PROBLEM REQUIREMENTS: Only one stretch of the records below should be repeated. It starts with the line containing "M 260,2067 L 442,2072 L 457,2075 L 505,2076" and goes on through the line containing "M 45,2238 L 230,2243 L 253,2238", exactly as written.

[Opening MATERIAL PROVIDED section]

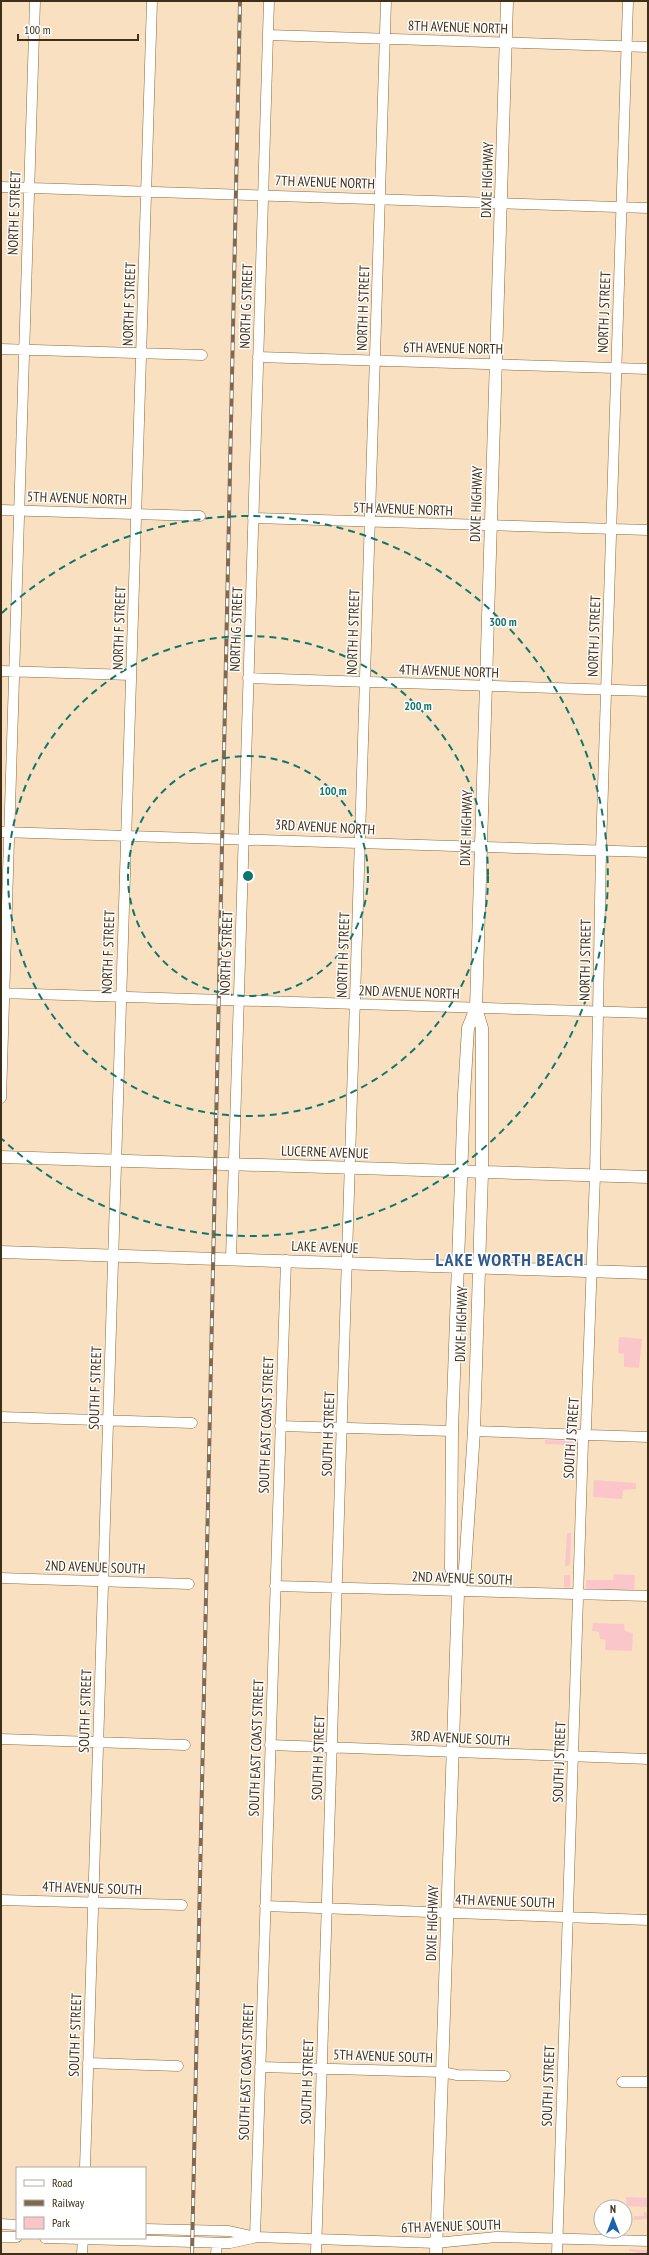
<svg xmlns="http://www.w3.org/2000/svg" width="649" height="2255" viewBox="0 0 649 2255" font-family="'PT Sans Narrow',sans-serif">
<rect width="100%" height="100%" fill="#f9e0c0"/>
<!-- green -->
<path fill="#fac6c9" d="M 619,1337 L 642,1339 L 639,1368 L 624,1367 L 624,1354 L 618,1353 Z
M 545,1440 L 576,1441 L 573,1464 L 571,1464 L 571,1445 L 545,1444 Z
M 594,1480 L 636,1483 L 636,1489 L 623,1490 L 622,1499 L 593,1497 Z
M 567,1533 L 571,1533 L 570,1565 L 565,1566 Z
M 614,1574 L 635,1575 L 634,1591 L 586,1589 L 586,1580 L 613,1580 Z
M 564,1575 L 570,1575 L 570,1588 L 564,1587 Z
M 593,1623 L 624,1624 L 625,1631 L 633,1633 L 632,1651 L 605,1650 L 606,1640 L 600,1639 L 599,1632 L 592,1631 Z
M 626,2197 L 648,2198 L 648,2207 L 627,2206 Z
M 644,2212 L 646,2212 L 648,2219 L 634,2220 L 634,2216 L 644,2216 Z
M 629,2249 L 648,2250 L 648,2253 L 636,2254 L 636,2252 L 629,2251 Z"/>
<g fill="none" stroke-linecap="round" stroke-linejoin="round">
<!-- minor casing -->
<g stroke="#8d6934" stroke-width="11">
<path id="minor" d="M 268,35 L 648,47
M 1,187 L 648,208
M 1,349 L 202,355
M 258,357 L 648,369
M 1,510 L 200,516
M 253,518 L 648,530
M 1,671 L 131,675
M 248,678 L 648,691
M 1,832 L 648,852
M 1,993 L 648,1013
M 1,1098 L 35,1
M 231,1259 L 269,1
M 1,1417 L 192,1423
M 280,1426 L 452,1431
M 474,1431 L 648,1437
M 1,1578 L 189,1584
M 275,1586 L 648,1596
M 1,1739 L 185,1745
M 270,1745 L 648,1759
M 1,1900 L 182,1905
M 265,1906 L 648,1920
M 88,2063 L 178,2066
M 260,2067 L 442,2072 L 457,2075 L 505,2076
M 622,2082 L 648,2082
M 85,2168 L 152,1
M 1,2224 L 17,2225
M 145,2229 L 229,2231 L 255,2237 L 436,2243 L 496,2237 L 648,2241
M 1,2237 L 17,2237
M 255,2237 L 286,1260
M 45,2238 L 230,2243 L 253,2238
M 82,2254 L 83,2238
M 216,2254 L 217,2243
M 316,2254 L 386,1
M 557,2254 L 583,1441 L 586,1428 L 595,1175 L 601,850 L 628,1"/>
</g>
<!-- major casing -->
<g stroke="#8d6934" stroke-width="13">
<path id="major" d="M 1,1157 L 648,1177
M 1,1252 L 648,1273
M 458,1593 L 451,1568 L 452,1431 L 464,1095 L 468,1028 L 476,1008 L 507,1
M 436,2254 L 458,1593 L 465,1568 L 474,1431 L 482,1173 L 482,1028 L 476,1008"/>
</g>
<!-- minor -->
<use href="#minor" stroke="#fff" stroke-width="10"/>
<!-- major -->
<use href="#major" stroke="#fff" stroke-width="12"/>
<!-- rail casing -->
<g stroke="#7d6a51" stroke-width="4">
<path id="rail" d="M 192,2254 L 240,1"/>
</g>
<!-- rail -->
<use href="#rail" stroke="#fff" stroke-width="2.5" stroke-dasharray="8" stroke-linecap="butt"/>
</g>
<!-- distance rings -->
<g fill="none" stroke="#0f766e" stroke-width="2" stroke-dasharray="7 5">
<circle cx="248" cy="876" r="120"/>
<circle cx="248" cy="876" r="240"/>
<path d="M2 613A360 360 0 1 1 2 1139"/>
</g>
<g text-anchor="middle" dominant-baseline="central" stroke-width="3" stroke-linejoin="round" paint-order="stroke">
<!-- street labels -->
<g font-size="14" fill="#3f2f19" stroke="#fff">
<text transform="translate(458 27) rotate(2)">8TH AVENUE NORTH</text>
<text transform="translate(487 180) rotate(-88)">DIXIE HIGHWAY</text>
<text transform="translate(325 182) rotate(2)">7TH AVENUE NORTH</text>
<text transform="translate(14 213) rotate(-88)">NORTH E STREET</text>
<text transform="translate(129 304) rotate(-88)">NORTH F STREET</text>
<text transform="translate(246 306) rotate(-88)">NORTH G STREET</text>
<text transform="translate(363 308) rotate(-88)">NORTH H STREET</text>
<text transform="translate(604 312) rotate(-88)">NORTH J STREET</text>
<text transform="translate(453 348) rotate(1)">6TH AVENUE NORTH</text>
<text transform="translate(77 498) rotate(2)">5TH AVENUE NORTH</text>
<text transform="translate(476 504) rotate(-88)">DIXIE HIGHWAY</text>
<text transform="translate(403 509) rotate(2)">5TH AVENUE NORTH</text>
<text transform="translate(119 628) rotate(-88)">NORTH F STREET</text>
<text transform="translate(236 629) rotate(-88)">NORTH G STREET</text>
<text transform="translate(353 632) rotate(-88)">NORTH H STREET</text>
<text transform="translate(594 636) rotate(-88)">NORTH J STREET</text>
<text transform="translate(449 671) rotate(2)">4TH AVENUE NORTH</text>
<text transform="translate(325 827) rotate(3)">3RD AVENUE NORTH</text>
<text transform="translate(466 828) rotate(-88)">DIXIE HIGHWAY</text>
<text transform="translate(108 952) rotate(-88)">NORTH F STREET</text>
<text transform="translate(226 953) rotate(-88)">NORTH G STREET</text>
<text transform="translate(343 955) rotate(-88)">NORTH H STREET</text>
<text transform="translate(585 960) rotate(-89)">NORTH J STREET</text>
<text transform="translate(409 992) rotate(2)">2ND AVENUE NORTH</text>
<text transform="translate(325 1152) rotate(2)">LUCERNE AVENUE</text>
<text transform="translate(325 1247) rotate(2)">LAKE AVENUE</text>
<text transform="translate(461 1324) rotate(-88)">DIXIE HIGHWAY</text>
<text transform="translate(95 1388) rotate(-88)">SOUTH F STREET</text>
<text transform="translate(266 1425) rotate(-88)">SOUTH EAST COAST STREET</text>
<text transform="translate(328 1434) rotate(-88)">SOUTH H STREET</text>
<text transform="translate(571 1438) rotate(-86)">SOUTH J STREET</text>
<text transform="translate(95 1567) rotate(2)">2ND AVENUE SOUTH</text>
<text transform="translate(462 1578) rotate(2)">2ND AVENUE SOUTH</text>
<text transform="translate(85 1711) rotate(-88)">SOUTH F STREET</text>
<text transform="translate(460 1738) rotate(3)">3RD AVENUE SOUTH</text>
<text transform="translate(256 1748) rotate(-88)">SOUTH EAST COAST STREET</text>
<text transform="translate(318 1758) rotate(-88)">SOUTH H STREET</text>
<text transform="translate(559 1762) rotate(-88)">SOUTH J STREET</text>
<text transform="translate(92 1888) rotate(2)">4TH AVENUE SOUTH</text>
<text transform="translate(505 1901) rotate(2)">4TH AVENUE SOUTH</text>
<text transform="translate(432 1923) rotate(-88)">DIXIE HIGHWAY</text>
<text transform="translate(75 2035) rotate(-88)">SOUTH F STREET</text>
<text transform="translate(383 2056) rotate(2)">5TH AVENUE SOUTH</text>
<text transform="translate(246 2072) rotate(-88)">SOUTH EAST COAST STREET</text>
<text transform="translate(307 2082) rotate(-88)">SOUTH H STREET</text>
<text transform="translate(548 2086) rotate(-88)">SOUTH J STREET</text>
<text transform="translate(451 2226) rotate(-2)">6TH AVENUE SOUTH</text>
</g>
<!-- district labels -->
<g font-size="18" font-weight="bold" letter-spacing="1" fill="#2d598e" stroke="#fff">
<text x="510" y="1259">LAKE WORTH BEACH</text>
</g>
</g>
<circle cx="248" cy="876" r="6" fill="#0f766e" stroke="#fff" stroke-width="2"/>
<g font-size="12" text-anchor="middle" font-weight="bold" fill="#0f766e" stroke="#fff" stroke-width="3" stroke-linejoin="round" paint-order="stroke">
<text x="503" y="626">300 m</text>
<text x="418" y="710">200 m</text>
<text x="333" y="795">100 m</text>
</g>
<!-- border -->
<rect width="649" height="2255" fill="none" stroke="#3f2f19" stroke-width="4"/>
<!-- legend -->
<rect x="16" y="2167" width="130" height="72" fill="#ffffff" stroke="#b2aca3"/>
<rect x="24" y="2180" width="20" height="6" fill="#ffffff" stroke="#b2aca3"/>
<text x="52" y="2187" font-size="12" fill="#3f2f19">Road</text>
<rect x="24" y="2200" width="20" height="6" fill="#7d6a51" stroke="#b2aca3"/>
<text x="52" y="2207" font-size="12" fill="#3f2f19">Railway</text>
<rect x="24" y="2217" width="20" height="12" fill="#fac6c9" stroke="#b2aca3"/>
<text x="52" y="2227" font-size="12" fill="#3f2f19">Park</text>
<!-- north arrow -->
<g transform="translate(613 2219)"><circle r="19" fill="#ffffff" stroke="#b2aca3"/>
<path d="M0-3L7 15L0 10L-7 15Z" fill="#1a62b1"/>
<text y="-6" font-size="11" font-weight="bold" text-anchor="middle" fill="#3f2f19">N</text>
</g>
<!-- scale -->
<path d="M18 34v6h120v-6" fill="none" stroke="#3f2f19" stroke-width="2"/>
<text x="24" y="34" font-size="12" fill="#3f2f19" stroke="#ffffff" stroke-width="3" paint-order="stroke">100 m</text>
</svg>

[Closing MATERIAL PROVIDED section]

RESPONSE TO THIS TASK:
M 260,2067 L 442,2072 L 457,2075 L 505,2076
M 622,2082 L 648,2082
M 85,2168 L 152,1
M 1,2224 L 17,2225
M 145,2229 L 229,2231 L 255,2237 L 436,2243 L 496,2237 L 648,2241
M 1,2237 L 17,2237
M 255,2237 L 286,1260
M 45,2238 L 230,2243 L 253,2238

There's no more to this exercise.